[INSTRUCTION]: Starting at the line below holding "gesellschaftspolitischen Gründen wurden neue" and stopping at the line holding "Größenordnung müsste acht", print every line exactly, both ends included, and leave the rest out.

(Saved data entries)

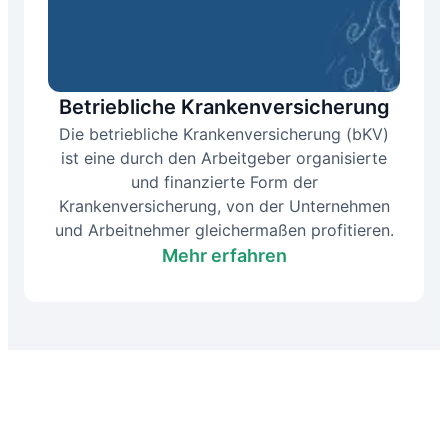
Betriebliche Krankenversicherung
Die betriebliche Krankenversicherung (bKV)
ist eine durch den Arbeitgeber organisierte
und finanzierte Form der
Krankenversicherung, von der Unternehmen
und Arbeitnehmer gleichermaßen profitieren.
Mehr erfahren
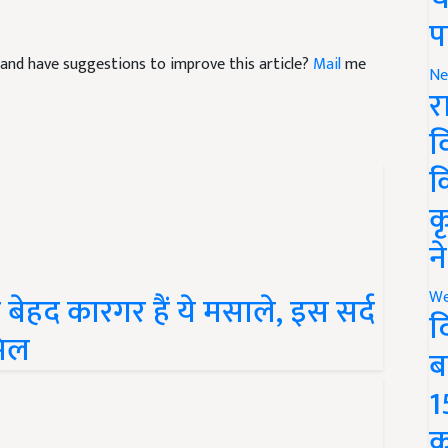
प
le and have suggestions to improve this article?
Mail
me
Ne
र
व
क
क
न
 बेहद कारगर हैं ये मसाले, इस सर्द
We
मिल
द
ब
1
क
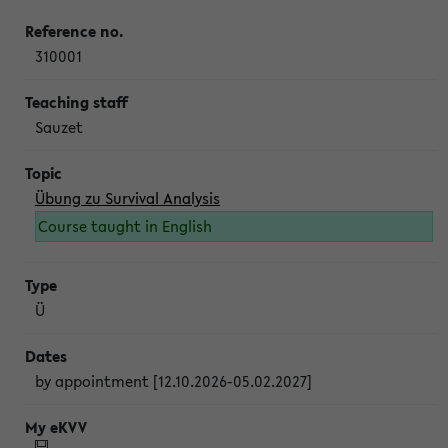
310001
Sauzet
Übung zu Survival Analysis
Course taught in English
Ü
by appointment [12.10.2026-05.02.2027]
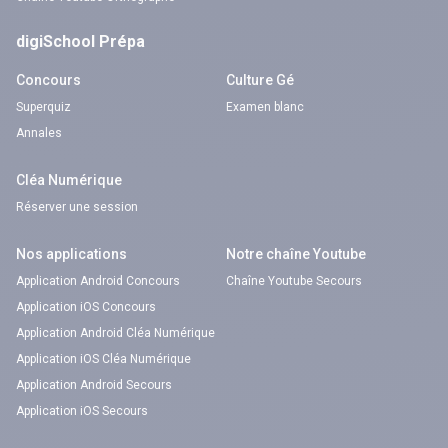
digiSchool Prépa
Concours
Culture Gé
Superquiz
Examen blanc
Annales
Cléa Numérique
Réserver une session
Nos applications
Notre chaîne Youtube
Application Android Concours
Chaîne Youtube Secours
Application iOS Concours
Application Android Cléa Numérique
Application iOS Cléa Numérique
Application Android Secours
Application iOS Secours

* * *

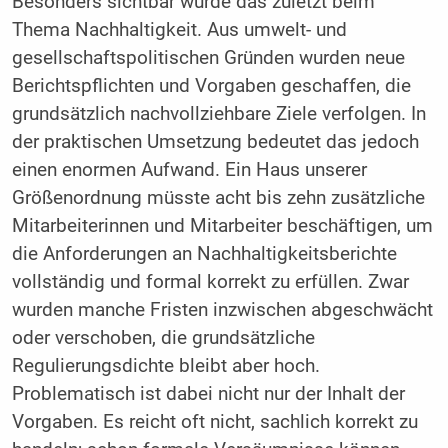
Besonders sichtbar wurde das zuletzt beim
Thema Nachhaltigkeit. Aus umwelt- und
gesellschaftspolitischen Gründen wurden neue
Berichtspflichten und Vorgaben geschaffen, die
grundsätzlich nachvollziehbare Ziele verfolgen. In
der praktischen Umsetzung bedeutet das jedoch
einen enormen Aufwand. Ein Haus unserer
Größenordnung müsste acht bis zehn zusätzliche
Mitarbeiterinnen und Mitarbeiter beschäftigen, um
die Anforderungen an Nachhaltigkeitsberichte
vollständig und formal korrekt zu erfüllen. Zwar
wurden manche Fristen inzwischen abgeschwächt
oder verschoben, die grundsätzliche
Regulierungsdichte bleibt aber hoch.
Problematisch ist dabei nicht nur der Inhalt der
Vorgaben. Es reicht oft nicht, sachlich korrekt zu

[EXERCISE ANSWER]:
gesellschaftspolitischen Gründen wurden neue
Berichtspflichten und Vorgaben geschaffen, die
grundsätzlich nachvollziehbare Ziele verfolgen. In
der praktischen Umsetzung bedeutet das jedoch
einen enormen Aufwand. Ein Haus unserer
Größenordnung müsste acht bis zehn zusätzliche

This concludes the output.